Saturday, 19 June 2010

ALAN FURST'S SPIES OF THE BALKANS

Reviewing Furst's The Foreign Correspondent for the Spectator (you can find the whole review here) I wrote that in his novels it always seems to be twilight, and by that I meant the sort of twilight that comes when a shadow descends on life, the shadow being the inevitable (especially to us, reading fiction as history) coming of World War II. In this case, the war is about to visit Greece, as Italy launches its ill-fated surprise invasion, but it is the spectre of Germany which winds up changing the life of Costa Zannis, a very special policeman in Salonika, the most cosmopolitan of Greek cities.

Furst's books are always set in such places, way stations for those who come from cultures displaced by wars; Salonika sits close to the Yugoslav and Bulgarian borders, and of course far closer to its old rulers from the Ottoman Empire. Zannis himself, as it happens, has grown up in Paris; his assistant comes from Salonika's large Jewish community. Which makes it interesting as the story starts with the docking of a Turkish tramp freighter which carries a German passenger not mentioned in its manifest. He turns out to have photos of the Rupel Pass, the key to any invasion of Greece from the north.
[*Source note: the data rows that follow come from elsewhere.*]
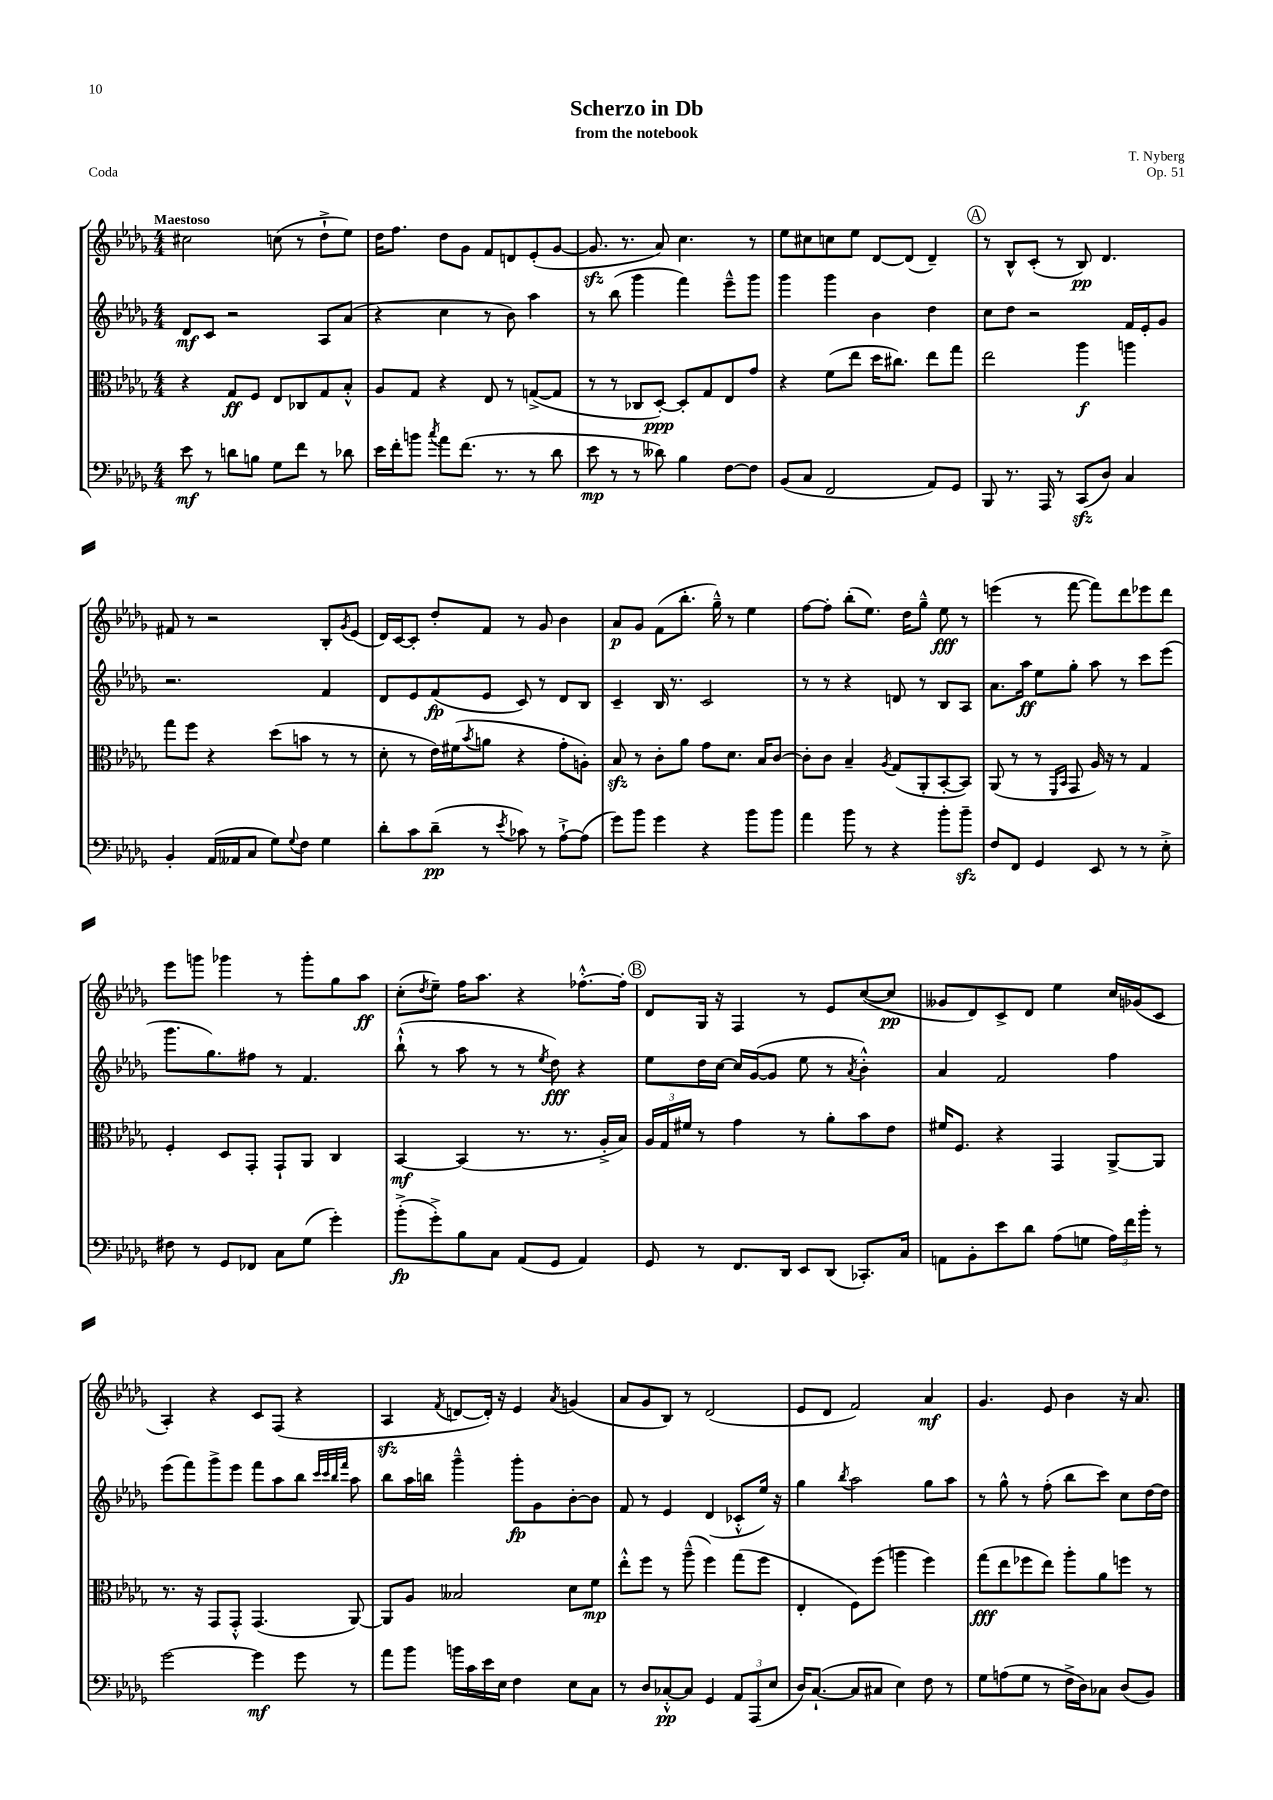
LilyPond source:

\header { title = "Scherzo in Db" composer = "T. Nyberg" subtitle = "from the notebook" opus = "Op. 51" piece = "Coda" }
<<
\new StaffGroup <<
\new Staff = "s0" {
    \clef treble \key des \major \numericTimeSignature \time 4/4 \tempo "Maestoso"
    cis''2 c''8( r8 des''8-!-> ees''8) |
    des''16 f''8. des''8 ges'8 f'8 d'8 ees'8-.( ges'8~ |
    ges'8.\sfz r8. aes'8) c''4. r8 |
    ees''8 cis''8 c''8 ees''8 des'8~ des'8( des'4--) |
    \mark \markup { \circle "A" } r8 bes8-^ c'8-.( r8 bes8\pp) des'4. |
    fis'8 r8 r2 bes8-. \acciaccatura { ges'8 } ees'8( |
    des'16) c'16~ c'8-. des''8-. f'8 r8 ges'8 bes'4 |
    aes'8\p ges'8 f'8( bes''8.-. ges''16---^) r8 ees''4 |
    f''8~ f''8-. bes''8-.( ees''8.) des''16 ges''8---^ ees''8\fff r8 |
    e'''4( r8 f'''8~ f'''8) des'''8 ees'''8 des'''8 |
    ees'''8 g'''8 ges'''4 r8 ges'''8-. ges''8 aes''8\ff |
    c''8-.( \acciaccatura { des''8 } ees''8--) f''16 aes''8. r4 fes''8.~-.-^ fes''16-. |
    \mark \markup { \circle "B" } des'8 ges16 r16 f4 r8 ees'8 c''8~( c''8\pp |
    geses'8 des'8) c'8-> des'8 ees''4 c''16 ges'16( c'8 |
    aes4-.) r4 c'8 f8( r4 |
    aes4\sfz \acciaccatura { f'8 } d'8~ d'16-.) r16 ees'4 \acciaccatura { aes'8 } g'4( |
    aes'8 ges'8 bes8) r8 des'2( |
    ees'8 des'8 f'2) aes'4\mf |
    ges'4. ees'8 bes'4 r16 aes'8. \bar "|." |
}
\new Staff = "s1" {
    \clef treble \key des \major \numericTimeSignature \time 4/4
    des'8\mf c'8 r2 aes8 aes'8( |
    r4 c''4 r8 bes'8) aes''4 |
    r8 bes''8( ges'''4 f'''4) ees'''8---^ ges'''8 |
    ges'''4 ges'''4 bes'4 des''4 |
    \mark \markup { \circle "A" } c''8 des''8 r2 f'16 ees'16-. ges'8 |
    r2. f'4 |
    des'8 ees'8 f'8\fp( ees'8 c'8) r8 des'8 bes8 |
    c'4-- bes16 r8. c'2 |
    r8 r8 r4 d'8 r8 bes8 aes8 |
    aes'8. aes''16\ff ees''8 ges''8-. aes''8 r8 c'''8 ees'''8( |
    ges'''8. ges''8.) fis''8 r8 f'4. |
    bes''8-!-^( r8 aes''8 r8 r8 \acciaccatura { ees''8 } des''8\fff) r4 |
    \mark \markup { \circle "B" } ees''8 des''16 c''16~ c''16 ges'16~( ges'8 ees''8 r8 \acciaccatura { aes'8 } bes'4-.-^) |
    aes'4 f'2 f''4 |
    ees'''8( f'''8) ges'''8-> ees'''8 f'''8 aes''8 bes''8 \grace { c'''32 c'''32 bes''32 f'''32 } aes''8 |
    bes''8 aes''16 b''16 ges'''4---^ ges'''8-.\fp ges'8 bes'8~-. bes'8 |
    f'8 r8 ees'4 des'4( ces'8-.-^ ees''16) r16 |
    ges''4 \acciaccatura { bes''8 } aes''2 ges''8 aes''8 |
    r8 ges''8-^ r8 f''8-.( bes''8 c'''8) c''8 des''16~ des''16 \bar "|." |
}
\new Staff = "s2" {
    \clef alto \key des \major \numericTimeSignature \time 4/4
    r4 ges8\ff f8 ees8 ces8 ges8 bes8-.-^ |
    aes8 ges8 r4 ees8 r8 g8~->( g8 |
    r8 r8 ces8 des8~-.\ppp) des8-. ges8 ees8 ges'8 |
    r4 f'8( ees''8 des''16 cis''8.) ees''8 ges''8 |
    \mark \markup { \circle "A" } ees''2 aes''4\f a''4 |
    ges''8 f''8 r4 des''8( b'8 r8 r8 |
    des'8-. r8 ees'16) fis'16( \acciaccatura { bes'8 } a'8 r4 ges'8-. a8-.) |
    bes8\sfz r8 c'8-. aes'8 ges'8 des'8. bes16 c'8~ |
    c'8-. c'8 bes4-- \acciaccatura { aes8 } ges8( aes,8-. bes,8~-. bes,8) |
    aes,8( r8 r8 \grace { f,16 bes,16 } ges,8 aes16) r16 r8 ges4 |
    f4-. des8 ges,8-. ges,8-! aes,8 c4 |
    bes,4~\mf bes,4( r8. r8. aes16-.-> bes16) |
    \mark \markup { \circle "B" } \tuplet 3/2 { aes16 ges16 fis'16 } r8 ges'4 r8 aes'8-. bes'8 ees'8 |
    fis'16 f8. r4 ges,4 aes,8~-> aes,8 |
    r8. r16 ges,8 ges,8-.-^ ges,4.( aes,8~) |
    aes,8 aes8 beses2 des'8 f'8\mp |
    ees''8-.-^ f''8 r8 aes''8---^( f''4) ges''8( f''8 |
    ees4-. f8) f''8( a''4 f''4) |
    ges''8\fff( ees''8 fes''8 ees''8) aes''8-. aes'8 f''8 r8 \bar "|." |
}
\new Staff = "s3" {
    \clef bass \key des \major \numericTimeSignature \time 4/4
    ees'8\mf r8 d'8 b8 ges8 f'8 r8 des'8 |
    ees'16 f'16-. b'8 \acciaccatura { c''8 } aes'8 f'8.( r8. r8 des'8 |
    ees'8\mp r8 r8 deses'8) bes4 f8~ f8 |
    bes,8( c8 f,2 aes,8) ges,8 |
    \mark \markup { \circle "A" } bes,,8 r8. aes,,16 r8 c,8\sfz( des8) c4 |
    bes,4-. aes,16( aeses,16 c8 ges8) \appoggiatura { ges8 } f8 ges4 |
    des'8-. c'8 des'8--\pp( r8 \acciaccatura { ees'8 } ces'8) r8 aes8~-!-> aes8( |
    ges'8) bes'8 ges'4 r4 bes'8 bes'8 |
    aes'4 bes'8 r8 r4 bes'8-. bes'8--\sfz |
    f8 f,8 ges,4 ees,8 r8 r8 ees8-.-> |
    fis8 r8 ges,8 fes,8 c8 ges8( ges'4-.) |
    bes'8-.->\fp( ges'8-.->) bes8 c8 aes,8( ges,8 aes,4) |
    \mark \markup { \circle "B" } ges,8 r8 f,8. des,16 ees,8 des,8( ces,8.-.) c16 |
    a,8 bes,8-. ees'8 des'8 aes8( g8 \tuplet 3/2 { aes16) f'16 bes'16-. } r8 |
    ges'2~ ges'4\mf ges'8 r8 |
    aes'8 bes'8 b'16 c'16 ees'16 ees16 f4 ees8 c8 |
    r8 des8 ces8~-.-^\pp ces8 ges,4 \tuplet 3/2 { aes,8 aes,,8( ees8 } |
    des16) c8.~-!( c8 cis8 ees4) f8 r8 |
    ges8 a8( ges8 r8 f16-> des16) ces8 des8( bes,8) \bar "|." |
}
>>
>>
\layout { \context { \Score \remove "Bar_number_engraver" } }
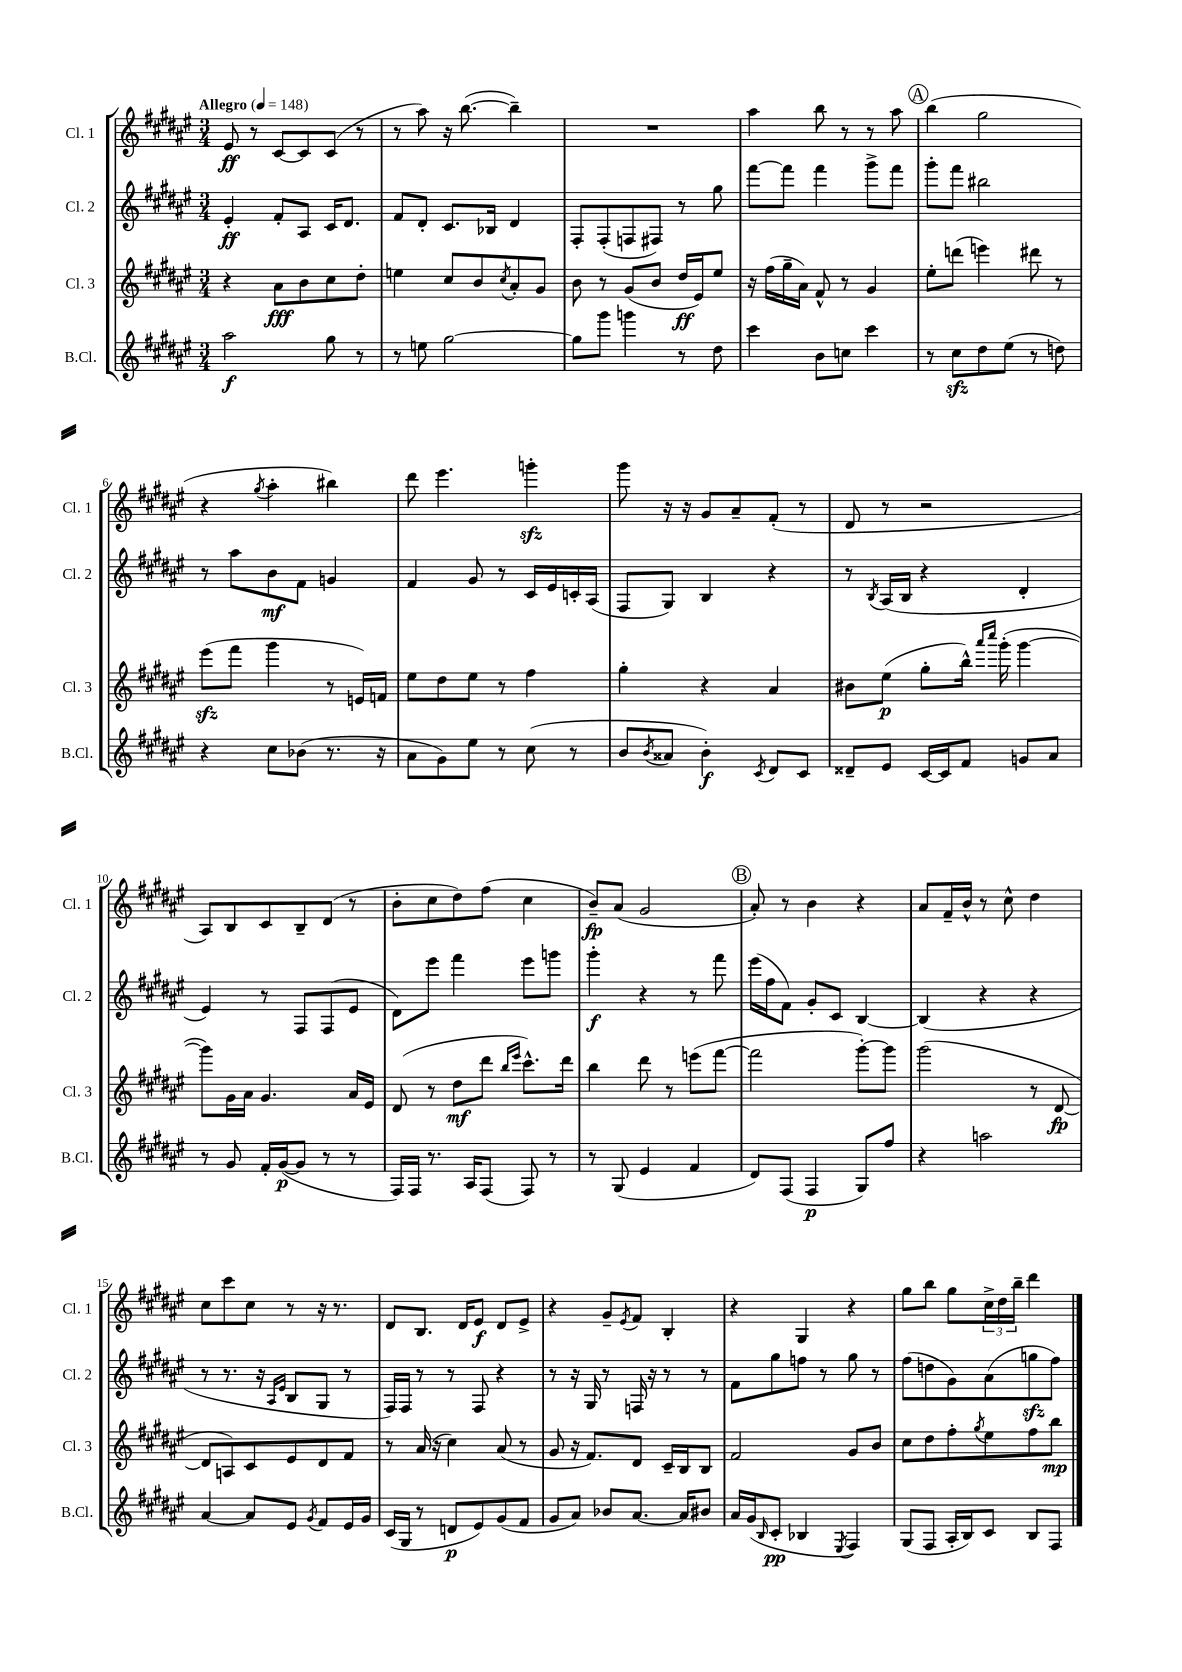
<<
\new StaffGroup <<
\new Staff = "s0" \with { instrumentName = "Cl. 1" shortInstrumentName = "Cl. 1" } {
    \clef treble \key fis \major \numericTimeSignature \time 3/4 \tempo "Allegro" 4 = 148
    eis'8\ff r8 cis'8~ cis'8 cis'8( r8 |
    r8 ais''8) r16 b''8.~( b''4--) |
    R2. |
    ais''4 b''8 r8 r8 ais''8 |
    \mark \markup { \circle "A" } b''4( gis''2 |
    r4 \acciaccatura { gis''8 } ais''4-. bis''4) |
    dis'''8 eis'''4. g'''4-.\sfz |
    gis'''8 r16 r16 gis'8 ais'8-- fis'8-.( r8 |
    dis'8 r8 r2 |
    ais8) b8 cis'8 b8-- dis'8( r8 |
    b'8-. cis''8 dis''8) fis''8( cis''4 |
    b'8--\fp) ais'8( gis'2 |
    \mark \markup { \circle "B" } ais'8-.) r8 b'4 r4 |
    ais'8 fis'16-- b'16-^ r8 cis''8-^ dis''4 |
    cis''8 cis'''8 cis''8 r8 r16 r8. |
    dis'8 b8. dis'16 eis'8\f dis'8 eis'8-> |
    r4 gis'8-- \acciaccatura { eis'8 } fis'8 b4-. |
    r4 gis4 r4 |
    gis''8 b''8 gis''8 \tuplet 3/2 { cis''16-> dis''16 b''16-- } dis'''4 \bar "|." |
}
\new Staff = "s1" \with { instrumentName = "Cl. 2" shortInstrumentName = "Cl. 2" } {
    \clef treble \key fis \major \numericTimeSignature \time 3/4
    eis'4-.\ff fis'8-. ais8 cis'16 dis'8. |
    fis'8 dis'8-. cis'8. bes16 dis'4 |
    fis8-. fis8-.( f8 fis8) r8 gis''8 |
    fis'''8~ fis'''8 fis'''4 gis'''8-> fis'''8 |
    \mark \markup { \circle "A" } gis'''8-. fis'''8 bis''2 |
    r8 ais''8 b'8\mf fis'8 g'4 |
    fis'4 gis'8 r8 cis'16 eis'16 c'16-. ais16( |
    fis8 gis8) b4 r4 |
    r8 \acciaccatura { b8 } ais16( b16 r4 dis'4-. |
    eis'4) r8 fis8 fis8( eis'8 |
    dis'8) eis'''8 fis'''4 eis'''8 g'''8 |
    gis'''4-.\f r4 r8 fis'''8 |
    \mark \markup { \circle "B" } eis'''16( fis''16 fis'8) gis'8-. cis'8 b4~ |
    b4( r4 r4 |
    r8 r8. r16 \grace { ais16 eis'16 } b8 gis8 r8 |
    fis16) fis16 r8 r8 fis8 r4 |
    r8 r16 gis16 r8 f16 r16 r8 r8 |
    fis'8 gis''8 f''8 r8 gis''8 r8 |
    fis''8( d''8 gis'8) ais'8( g''8\sfz fis''8) \bar "|." |
}
\new Staff = "s2" \with { instrumentName = "Cl. 3" shortInstrumentName = "Cl. 3" } {
    \clef treble \key fis \major \numericTimeSignature \time 3/4
    r4 ais'8\fff b'8 cis''8 dis''8-. |
    e''4 cis''8 b'8 \acciaccatura { cis''8 } ais'8-. gis'8 |
    b'8 r8 gis'8( b'8 dis''16\ff eis'16) eis''8 |
    r16 fis''16( gis''16-- ais'16) fis'8-^ r8 gis'4 |
    \mark \markup { \circle "A" } eis''8-. d'''8( e'''4) dis'''8 r8 |
    eis'''8\sfz( fis'''8 gis'''4 r8 e'16) f'16 |
    eis''8 dis''8 eis''8 r8 fis''4 |
    gis''4-. r4 ais'4 |
    bis'8 eis''8\p( gis''8-. b''16-^) \grace { ais'''16 cis''''16 } gis'''16-.( gis'''4~ |
    gis'''8) gis'16 ais'16 gis'4. ais'16 eis'16 |
    dis'8( r8 dis''8\mf dis'''8 \grace { b''16 eis'''16 } cis'''8.-^) dis'''16 |
    b''4 dis'''8 r8 e'''8( fis'''8~ |
    \mark \markup { \circle "B" } fis'''2 gis'''8~-.) gis'''8 |
    gis'''2( r8 dis'8~\fp |
    dis'8 a8) cis'8 eis'8 dis'8 fis'8 |
    r8 ais'16( r16 cis''4) ais'8( r8 |
    gis'8 r16 fis'8.) dis'8 cis'16-- b16 b8 |
    fis'2 gis'8 b'8 |
    cis''8 dis''8 fis''8-. \acciaccatura { gis''8 } eis''8 fis''8 b''8\mp \bar "|." |
}
\new Staff = "s3" \with { instrumentName = "B.Cl." shortInstrumentName = "B.Cl." } {
    \clef treble \key fis \major \numericTimeSignature \time 3/4
    ais''2\f gis''8 r8 |
    r8 e''8 gis''2~ |
    gis''8 gis'''8 g'''4 r8 dis''8 |
    cis'''4 b'8 c''8 cis'''4 |
    \mark \markup { \circle "A" } r8 cis''8\sfz dis''8 eis''8( r8 d''8) |
    r4 cis''8 bes'8( r8. r16 |
    ais'8 gis'8) eis''8 r8 cis''8( r8 |
    b'8 \acciaccatura { b'8 } aisis'8 b'4-.\f) \acciaccatura { cis'8 } dis'8 cis'8 |
    disis'8-- eis'8 cis'16~ cis'16 fis'8 g'8 ais'8 |
    r8 gis'8 fis'16-. gis'16~\p( gis'8 r8 r8 |
    fis16) fis16 r8. ais16 fis8( fis8) r8 |
    r8 gis8( eis'4 fis'4 |
    \mark \markup { \circle "B" } dis'8) fis8( fis4\p gis8) fis''8 |
    r4 a''2 |
    ais'4~ ais'8 eis'8 \acciaccatura { gis'8 } fis'8 eis'16 gis'16 |
    cis'16( gis16 r8 d'8\p eis'8) gis'8( fis'8 |
    gis'8 ais'8) bes'8 ais'8.~ ais'16 bis'8 |
    ais'16 gis'16( \grace { b16 } cis'8-.\pp bes4 \acciaccatura { eis8 } fis4) |
    gis8( fis8 ais16-. b16) cis'8 b8 fis8 \bar "|." |
}
>>
>>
This is a direct reference to Furst's previous book, The Spies Of Warsaw, a signal of what is coming, but though Zannis may suspect the Germans eventually, he cannot realise what is coming for him.

Before long he is drawn into various operations. He begins to help Jews escaping from Germany while they still can, and is drawn into the British intelligence net. He returns to Paris to rescue a valuable British scientist marooned there. He does these things not from coercion, nor from nationalism, but because they are, basically, the right things to do, the human things to do, if one can do them. Although we often compare Furst with Graham Greene, and even better Eric Ambler, and rightly so, it's important to note the basic influence of Hemingway here, the concept of grace under pressure--as the war draws closer, as people's dilemmas become more and more pressing, Zannis acts not because he is forced to, but because he cannot think of a good reason why he should not.

Like most of Furst's protagonists he is a man of the world, not prone to panic, and comfortable surfacing in a strange country and making his way home. Unlike some, in this novel he draws upon deep resources, unlimited budgets of dollars, fortunate family connections in Paris, his network of friendly cops around the Balkans. Thriller fans may wonder where the suspense lies, but Furst isn't into chase scenes, what he does is set up atmosphere and let his characters embrace it. Costas, of course, is short for Constantine, who transformed Byzantium into Constantinople, and who was, in that sense, a prototype man of the world getting business done in dangerous times. There is also a sense of real dichotomy in this this. Furst shows wealthy people in both Germany and Greece; the former are helping friends to escape the Nazis, the latter are plotting their own getaway, should the Germans invade. As ever, money talks...

As does love. After discovering one lover was in fact a British spy (unbeknownst to him, which is his one fallibility) he then falls in love with a woman named Demetria, after the goddess of spring. As with Costa's own name, this one is rife with connotation. Spring of course is a time of rebirth, but in Furst's novels, it is also the time nations launch invasions. The story comes full circle, back to that Turkish tramp steamer, and if the ending seems a bit rushed, and perhaps a bit of what the ending of Casablanca might have been had Ilsa showed up at the railway station in Paris, it also raises the distinct possibility that Zannis could return, in Spies of the Levant perhaps, a novel that could make great things from the character of Smyrna/Izmir, and perhaps pay hommage to Ambler as well.

As I said when reviewing The Foreign Correspondent, Furst provides rather less action in every book. Yet in his moving of Zannis round the chess board of 1941 Europe, what he has done is raise all sorts of questions about the way we react not only to war, but to life. Furst's novels are like small but great films that were never made in the Forties, and like those films, they remind of the different values, the different personal values of the time. And the values that do not change over time. They are compelling, not because of their thriller suspense, but because of their human suspense, and that's why he is one of my absolute favourite writers.